Today’s better connected workforces have added mobile devices to their tool kits. Deploying mobile devices within organizations allows for faster communication across the organization, improves the customer experience, and creates efficiencies and cost savings.

Here are five reasons why retailers should equip their in-store employees with mobile devices:

1. Extend the point-of-sale (POS) and provide a better customer experience

As retail operations evolve, the future of POS will most certainly change. Mobile POS will grow to complement traditional POS terminals in the segments where appropriate, addressing specific needs that improve the customer experience and create value for retailers, leading to a more integrated and converged store solution.

Retailers such as Modell’s, J.C. Penney, Nordstrom, and REI have all deployed the Apple method of in-store service and checkout by using mobile POS (mPOS) as an extension of their POS systems, decreasing customer lines at cash registers and providing added convenience for customers to check out anywhere in the stores.

Last year, Urban Outfitters CIO Calvin Hollinger told analysts that the clothing chain will replace its fixed POS terminals with iPod touch devices and iPads.

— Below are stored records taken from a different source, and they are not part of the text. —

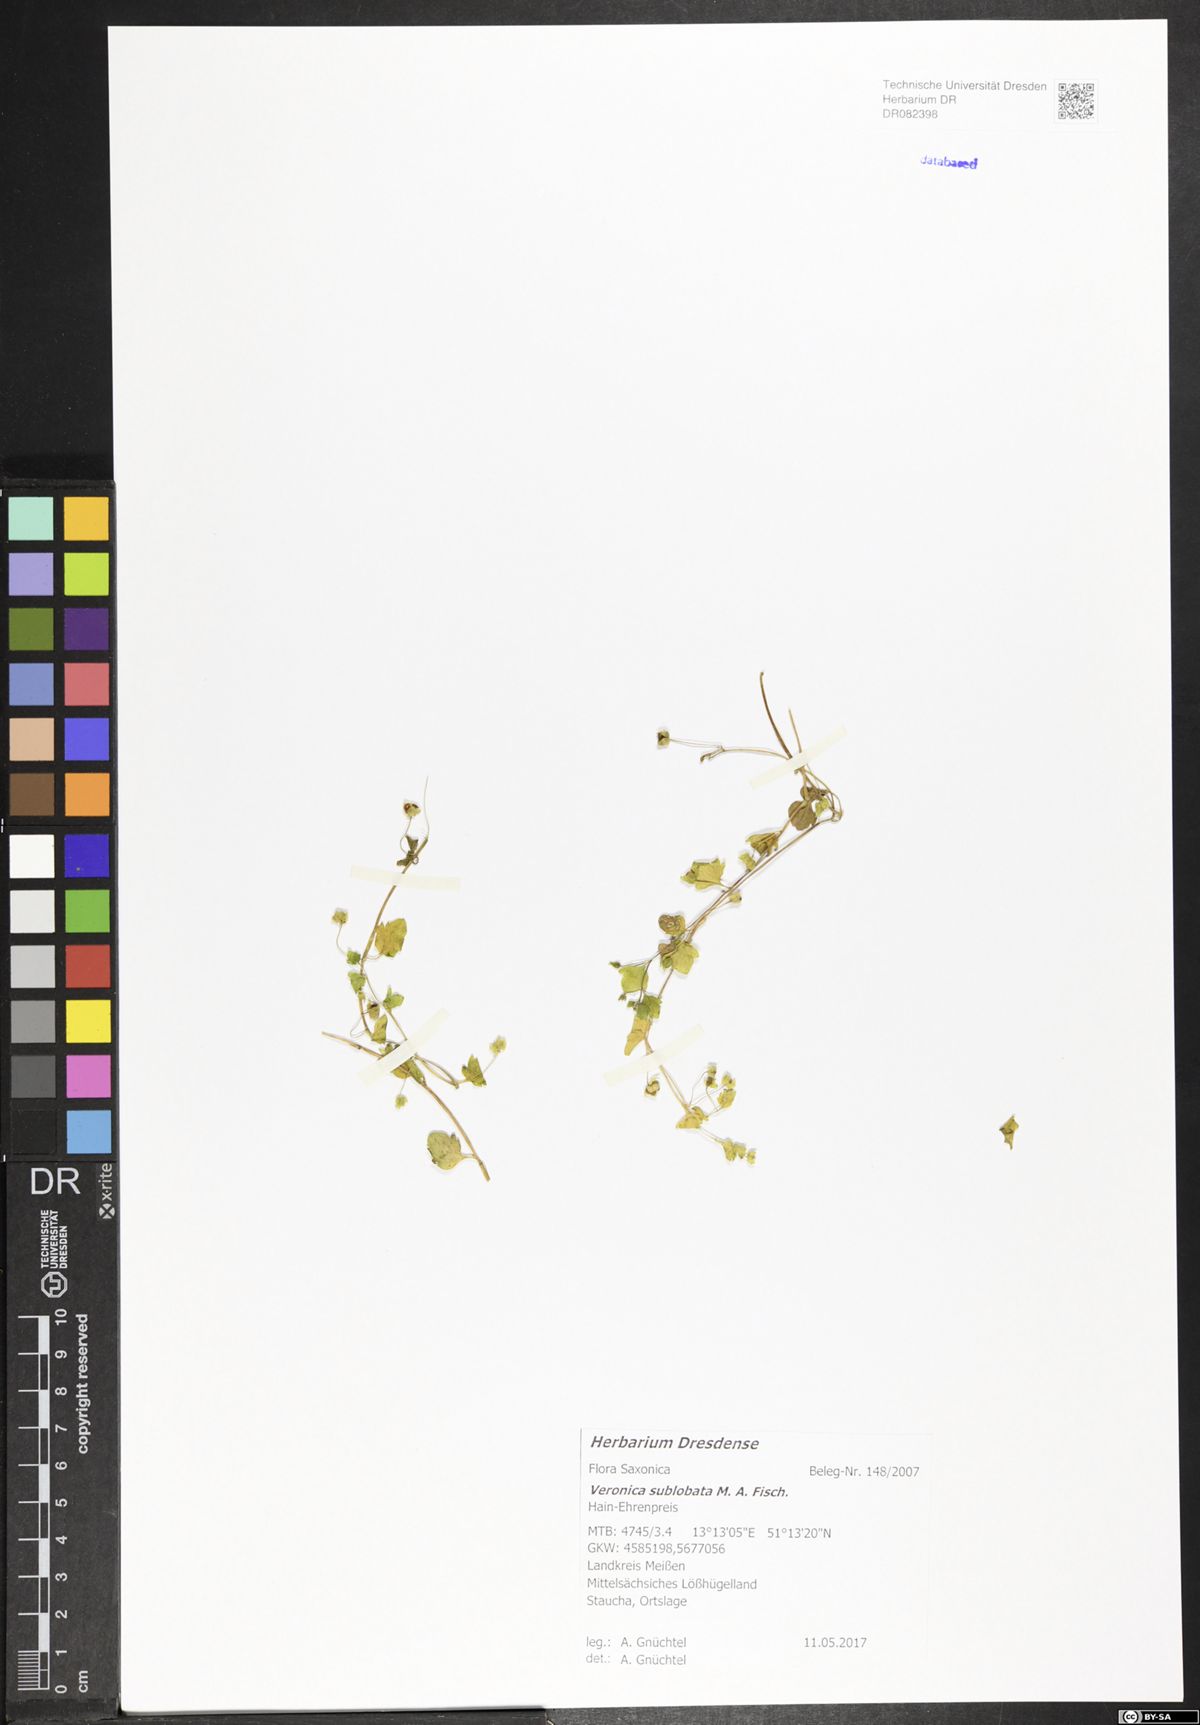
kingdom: Plantae
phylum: Tracheophyta
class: Magnoliopsida
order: Lamiales
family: Plantaginaceae
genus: Veronica
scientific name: Veronica sublobata
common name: False ivy-leaved speedwell
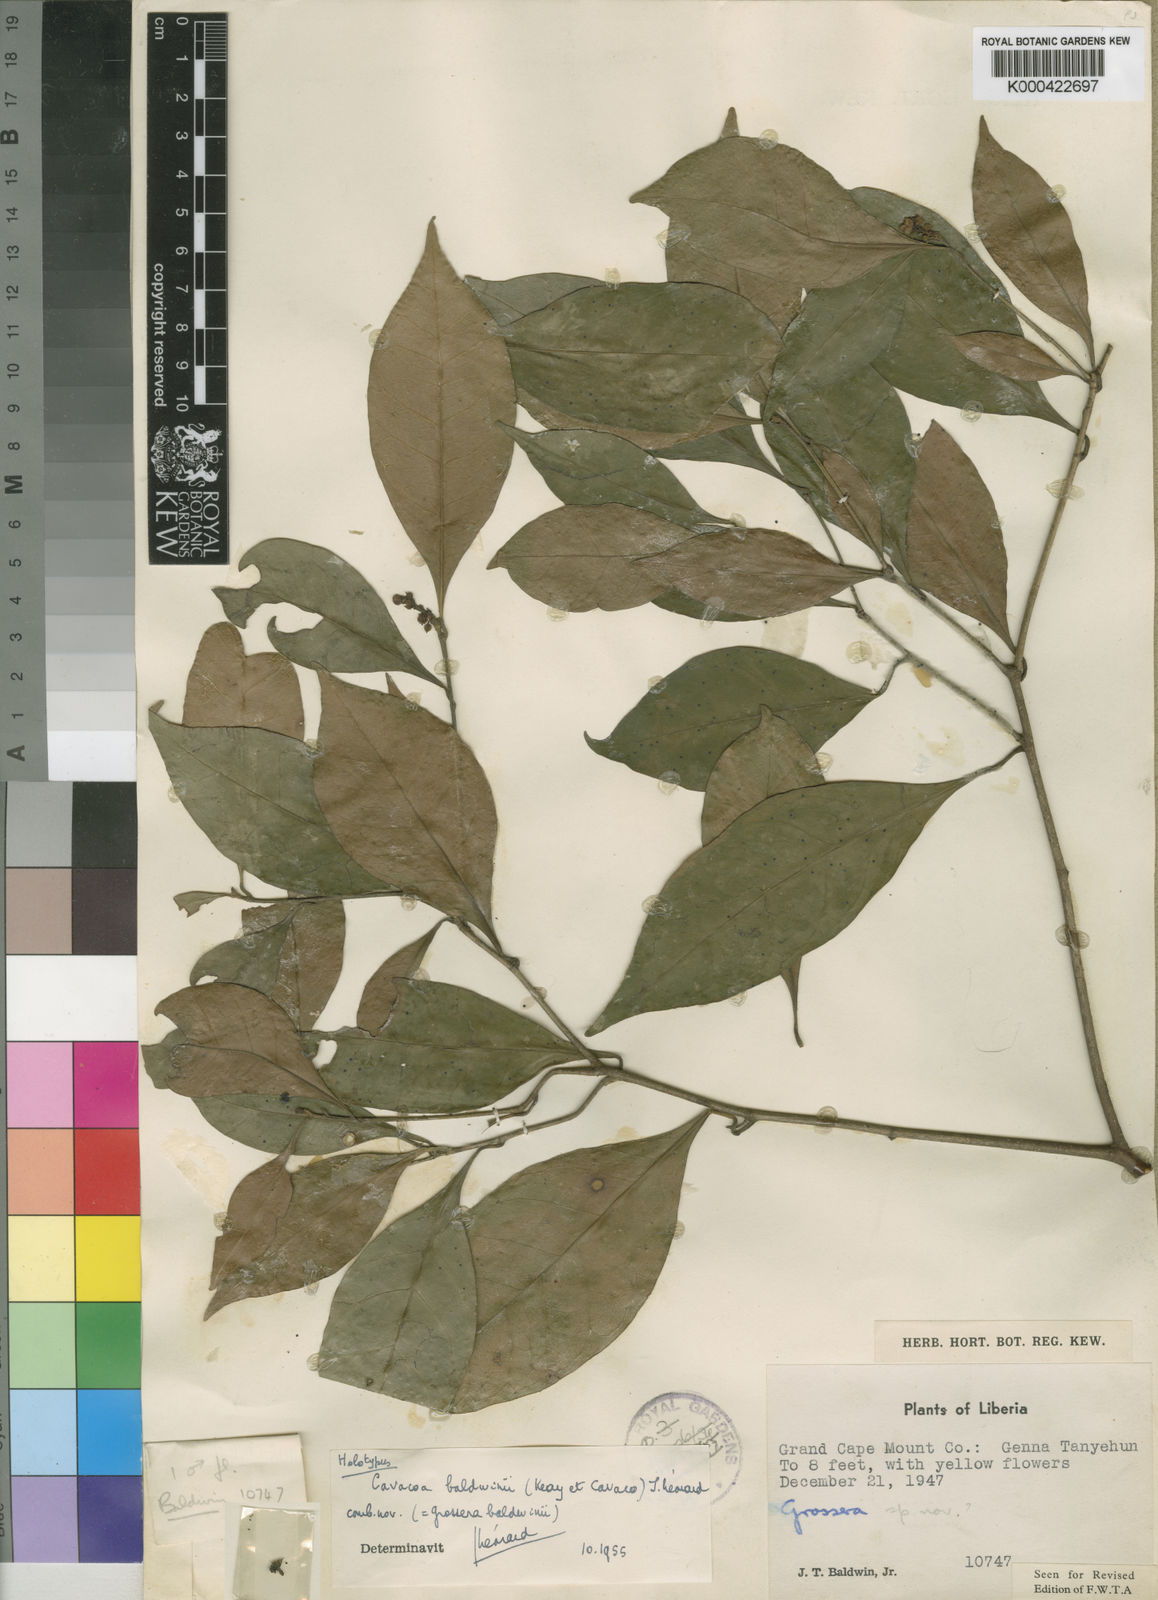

And, the outdoor goods retailer Moosejaw Mountaineering announced in March 2012 that the company conducts 70 percent of its transactions via mPOS.

2. Create an omnichannel approach

In 2014, marketers throughout the retail space will move from a multichannel strategy to an omnichannel approach, blending existing channels into one seamless experience. When equipped with mobile, employees could more easily assist customers and even collaborate with other employees for further assistance directly from integrated apps on their devices.

By incorporating mobile service and POS inside bricks and mortars, companies will successfully serve their customers’ needs at their customer’s convenience—at the time and place and in the channel their customers prefer.

3. Reduce Showrooming

As shopping becomes better optimized on mobile devices, showrooming will continue to emerge as a bigger problem for brick-and-mortar retailers as they work to ensure that customers are not just researching items and pricing information, but also following through on their desire to purchase. According to IDC, 7 to 13 percent of shoppers use smartphones "at least once" in stores, with showrooming touching 1.4 percent of sales.

But, what can retailers do to combat the showrooming trend? Equipping in-store employees with mobile devices to provide conveniences to customers by helping them complete their shopping, providing fast service, finding an appropriate resource at another store, printing tailored offers, and conducting price comparisons will go a long way in combating the showrooming phenomenon.

4. Improve mobile workforce utilization

If organizations can put customers in contact with people in retail locations, they can really utilize their mobile workforce for improved experiences, efficiency and cost savings. In-store experts and their corresponding downtime during non-peak hours, represent one of the most underutilized assets for retailers. 

In-store employees can be more beneficial to consumers than contact center reps in certain scenarios, as they have a local advantage and in-store expertise, and can pull inventory directly from the shelf.   

Mobile employees can also handle contact center overflow. It's bad for business when you make your customers hold, leave a voicemail, or call back at a later time. In preventing long hold times, high-volume contact centers sometimes hire call overflow services to pick up the excess by routing inbound calls to live reps.

But, what if retailers utilized their in-store employees during periods when their contact centers receive high volumes? Retailers can train employees on the floor to answer basic questions about store directions, return information, or provide information about sales. This, in turn, saves money and creates more knowledgeable in-store employees leaving no down time in either the contact centers or in the stores.

5. Create cost savings and efficiencies

According to the Yankee Group, retailers that have mobilized some or all of their checkouts are achieving significant cost savings. A Yankee Group report estimates that large retailers will spend $20,000 and need about 75 square feet of floor space to install five fixed checkouts. But, providing five fully-loaded iPod touch devices to staff will cost just $2,500, with no loss of floor space. And, having mPOS devices allows retailers to free up floor space to display product lines.

Yankee Group estimated that a high-end retailer with 50 stores, producing $525 in sales per square foot, could generate $1.2 million in additional annual sales by replacing three cash wraps with mPOS.

Just as automated machines have augmented banking, mobile will more readily appear in the hands of employees to transform the way organizations conduct business, providing more tailored customer experiences, added conveniences, and creating tighter relationships between employees and customers.